Now it's your turn! How are you doing with your financial and/or life goals? What progress have you made in the last month? Do you have any thoughts about credit card usage - agree or totally disagree with my take on them? If you've written a post about your progress this month, feel free to leave a link in the comments, or simply take the time to share your thoughts. See you next month!


  1. Hey Carrie, liked this post very much. We know people who live on their creditcard and pay it all off every month and I have worked for a loyalty marketing scheme where the aim of the game is to save for points and therefore benefits. Liked your tips very much and am so impressed that you've done so well on your financial goals! Makes me think we should set some solid short term financial goals too!!

  2. Good points, I just found it helps me to just use a debit card, my wife uses her credit card, but she is way better about keeping track of things than I am. We (in theory) close on a house tomorrow, and I have the goal of paying for it in 16 months.
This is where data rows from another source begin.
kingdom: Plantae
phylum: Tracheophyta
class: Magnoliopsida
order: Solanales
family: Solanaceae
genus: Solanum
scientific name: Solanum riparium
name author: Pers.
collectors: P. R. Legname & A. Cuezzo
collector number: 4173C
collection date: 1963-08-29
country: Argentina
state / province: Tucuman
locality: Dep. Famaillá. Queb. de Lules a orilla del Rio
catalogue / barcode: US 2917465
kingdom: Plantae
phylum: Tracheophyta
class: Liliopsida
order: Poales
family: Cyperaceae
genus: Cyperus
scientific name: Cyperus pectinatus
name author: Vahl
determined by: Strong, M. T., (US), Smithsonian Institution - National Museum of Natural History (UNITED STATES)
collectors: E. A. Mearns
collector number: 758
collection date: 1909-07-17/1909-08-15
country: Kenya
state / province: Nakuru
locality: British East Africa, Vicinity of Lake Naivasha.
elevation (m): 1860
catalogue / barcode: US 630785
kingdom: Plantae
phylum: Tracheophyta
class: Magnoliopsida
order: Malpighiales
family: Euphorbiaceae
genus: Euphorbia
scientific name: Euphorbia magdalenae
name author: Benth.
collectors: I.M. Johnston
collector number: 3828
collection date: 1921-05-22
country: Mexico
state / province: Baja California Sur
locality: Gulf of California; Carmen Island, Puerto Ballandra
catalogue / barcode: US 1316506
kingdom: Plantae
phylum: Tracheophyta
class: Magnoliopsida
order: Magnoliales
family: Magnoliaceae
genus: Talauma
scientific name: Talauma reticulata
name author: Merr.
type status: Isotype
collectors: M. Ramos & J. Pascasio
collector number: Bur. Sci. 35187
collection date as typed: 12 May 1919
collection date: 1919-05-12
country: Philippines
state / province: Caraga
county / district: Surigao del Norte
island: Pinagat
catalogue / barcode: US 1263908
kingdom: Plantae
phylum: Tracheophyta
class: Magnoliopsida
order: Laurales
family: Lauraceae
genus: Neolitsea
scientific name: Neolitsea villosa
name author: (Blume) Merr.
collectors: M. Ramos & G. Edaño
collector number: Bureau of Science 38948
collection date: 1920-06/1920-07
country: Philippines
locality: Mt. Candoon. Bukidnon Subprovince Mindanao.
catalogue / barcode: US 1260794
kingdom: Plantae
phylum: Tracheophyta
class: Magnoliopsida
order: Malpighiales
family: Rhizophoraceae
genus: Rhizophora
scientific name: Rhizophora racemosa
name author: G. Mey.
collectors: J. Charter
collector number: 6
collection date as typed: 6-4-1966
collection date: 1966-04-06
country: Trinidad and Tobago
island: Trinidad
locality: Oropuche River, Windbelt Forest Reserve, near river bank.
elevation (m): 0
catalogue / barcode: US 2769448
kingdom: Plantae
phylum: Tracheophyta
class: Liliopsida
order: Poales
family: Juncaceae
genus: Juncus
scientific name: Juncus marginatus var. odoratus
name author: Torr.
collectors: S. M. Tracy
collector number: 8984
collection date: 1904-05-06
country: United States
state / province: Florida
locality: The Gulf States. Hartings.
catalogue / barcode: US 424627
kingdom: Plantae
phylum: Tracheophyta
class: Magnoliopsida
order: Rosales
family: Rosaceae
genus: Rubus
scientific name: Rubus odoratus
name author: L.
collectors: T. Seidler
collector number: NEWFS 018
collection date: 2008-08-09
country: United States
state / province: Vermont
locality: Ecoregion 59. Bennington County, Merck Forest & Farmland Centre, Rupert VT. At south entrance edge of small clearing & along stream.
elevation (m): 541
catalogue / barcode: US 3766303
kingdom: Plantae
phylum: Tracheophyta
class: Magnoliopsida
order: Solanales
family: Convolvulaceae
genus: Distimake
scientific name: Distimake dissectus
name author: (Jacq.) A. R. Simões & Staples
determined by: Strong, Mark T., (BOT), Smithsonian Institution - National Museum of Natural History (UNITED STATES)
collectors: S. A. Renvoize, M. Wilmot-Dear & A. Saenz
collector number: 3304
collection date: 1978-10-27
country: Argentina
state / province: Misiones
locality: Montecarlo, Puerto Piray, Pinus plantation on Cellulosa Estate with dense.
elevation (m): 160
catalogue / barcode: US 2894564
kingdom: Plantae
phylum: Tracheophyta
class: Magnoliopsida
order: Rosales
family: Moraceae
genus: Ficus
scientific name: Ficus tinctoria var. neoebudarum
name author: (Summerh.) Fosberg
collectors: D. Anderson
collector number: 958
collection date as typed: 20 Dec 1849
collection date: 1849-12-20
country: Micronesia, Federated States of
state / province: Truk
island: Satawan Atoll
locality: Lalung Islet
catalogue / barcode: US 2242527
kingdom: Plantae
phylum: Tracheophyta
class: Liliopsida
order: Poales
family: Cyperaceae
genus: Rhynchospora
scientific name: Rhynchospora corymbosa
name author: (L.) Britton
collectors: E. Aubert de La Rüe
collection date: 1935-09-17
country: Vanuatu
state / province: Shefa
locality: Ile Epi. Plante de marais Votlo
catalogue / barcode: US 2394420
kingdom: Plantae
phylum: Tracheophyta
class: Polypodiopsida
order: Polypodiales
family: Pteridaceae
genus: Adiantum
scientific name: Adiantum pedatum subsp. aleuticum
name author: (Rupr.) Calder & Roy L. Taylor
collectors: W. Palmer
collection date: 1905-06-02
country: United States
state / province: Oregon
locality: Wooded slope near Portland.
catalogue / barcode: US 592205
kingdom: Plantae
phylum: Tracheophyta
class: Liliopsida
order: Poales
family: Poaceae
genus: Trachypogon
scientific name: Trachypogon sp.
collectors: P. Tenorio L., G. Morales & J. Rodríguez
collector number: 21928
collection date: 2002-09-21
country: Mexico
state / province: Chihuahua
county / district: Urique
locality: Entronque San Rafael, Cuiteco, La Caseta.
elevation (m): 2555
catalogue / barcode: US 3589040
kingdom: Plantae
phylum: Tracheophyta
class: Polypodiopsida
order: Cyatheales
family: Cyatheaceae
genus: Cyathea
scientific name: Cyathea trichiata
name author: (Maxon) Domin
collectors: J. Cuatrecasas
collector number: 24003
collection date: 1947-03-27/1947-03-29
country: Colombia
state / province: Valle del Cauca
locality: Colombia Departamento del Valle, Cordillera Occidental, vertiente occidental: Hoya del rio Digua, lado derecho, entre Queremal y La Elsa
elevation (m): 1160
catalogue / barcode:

Also, a money tool that I just started using is YNAB, (You Need A Budget) it's a well desgnied program to help track your money, and us meet our financial goals.

  3. The comment above sounded remarkably similar to my situation. Kudos to me for realizing it came from my husband before the end of his comment :). I am also loving our YNAB software (possibly more than he does) and recommend it to anyone who tracks their expenses on their computer. On the credit card front I don't think I would like having more than one card in my name. I like the simplicity of one. The one I have I treat as a debit by setting the money aside in our account. This is more for the numbers side of my brain than self-control. I like knowing where my pennies have gone or where they have been promised.

  4. I am with you on the credit card thing. I have a card that I earn reward points on and I use it for everything. Can't tell you the last time I actually used my debit card (I forgot the PIN if that tells you anything!) I always pay this off each month. Then I use the points to buy gift cards for Christmas, birthdays, or whatever. I even used them for an airline ticket a couple of years ago. I am working on my debt and try and pay extra on my house and student loan payments each month. Good job on taking steps to meeting your goals!

  5. Sophie - glad you like it and thanks for taking the time to comment. Getting solid goals in place (for finances or anything else) is one of the checkpoints for us in making sure that we're working TOWARDS something, and not just aimlessly going forward.

    Hey Jonathan & Keri - great to hear from BOTH of you! :-) It was such a fun surprise to get your comments, and I appreciated all of your suggestions. Congrats on the possibly house closing today and let me know if you get it paid off in 16 months - I'd love to hear how you do/did it! Blessings!

    Rachel - glad to know I'm not alone in the credit card usage area! If you pay it off each month, those points/rewards are like icing on the cake, aren't they? Love it!